▶ AUFGABE
Gib aus dem vorgegebenen Text die Stelle von „Freitag, 26. April“ bis „tatsächlich noch leben.“ wortgetreu aus.

▶ VORGEGEBENER TEXT
######

Freitag, 26. April 2013

Ein neues Mysterium



Natürlich vermochte ich vor Gunnar meine Gedanken des mysteriösen Anrufs wegen nicht zu verbergen. Dieser Anruf versetzte mich in helle Aufregung. Zahlreiche Rückrufe ergaben jedoch nichts. Niemand nahm ab. Es läutete lediglich.
Der Gedanke, dass Kevin noch am Leben sein k-ö-n-n-t-e, weicht nicht mehr aus meinem Kopf. Ich bin geradezu besessen davon. Zudem würde alle Schuld von mir abfallen. Sollte er tatsächlich noch leben.
„Das ist unmöglich. Das weißt Du hoffentlich. Gibt dich keinen Illusionen hin..“ Gunnar verzog das Gesicht. „Natürlich vermögen die Geister der Verstorbenen per Telefon die Lebenden zu erreichen.“, sagte er Augen zwinkernd und wartete auf eine Reaktion von mir.

######

▶ VORLIEGENDE ANGABEN
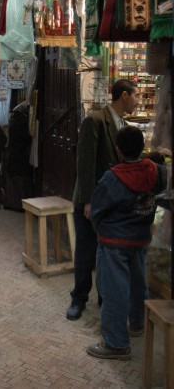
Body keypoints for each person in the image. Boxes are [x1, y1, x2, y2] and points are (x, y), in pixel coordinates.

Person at [87, 125, 165, 360]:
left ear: (118, 150)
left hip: (114, 241)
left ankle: (116, 343)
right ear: (142, 147)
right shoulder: (155, 171)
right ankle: (137, 324)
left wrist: (100, 230)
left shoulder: (113, 177)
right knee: (138, 283)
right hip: (140, 238)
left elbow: (97, 210)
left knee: (114, 290)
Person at [66, 79, 139, 321]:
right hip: (90, 201)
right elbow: (84, 163)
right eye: (136, 96)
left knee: (106, 253)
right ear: (125, 96)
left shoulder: (124, 125)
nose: (137, 102)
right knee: (86, 252)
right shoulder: (95, 120)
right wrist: (87, 201)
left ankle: (104, 296)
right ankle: (78, 298)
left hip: (110, 202)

######

▶ ERGEBNIS
Freitag, 26. April 2013

Ein neues Mysterium



Natürlich vermochte ich vor Gunnar meine Gedanken des mysteriösen Anrufs wegen nicht zu verbergen. Dieser Anruf versetzte mich in helle Aufregung. Zahlreiche Rückrufe ergaben jedoch nichts. Niemand nahm ab. Es läutete lediglich.
Der Gedanke, dass Kevin noch am Leben sein k-ö-n-n-t-e, weicht nicht mehr aus meinem Kopf. Ich bin geradezu besessen davon. Zudem würde alle Schuld von mir abfallen. Sollte er tatsächlich noch leben.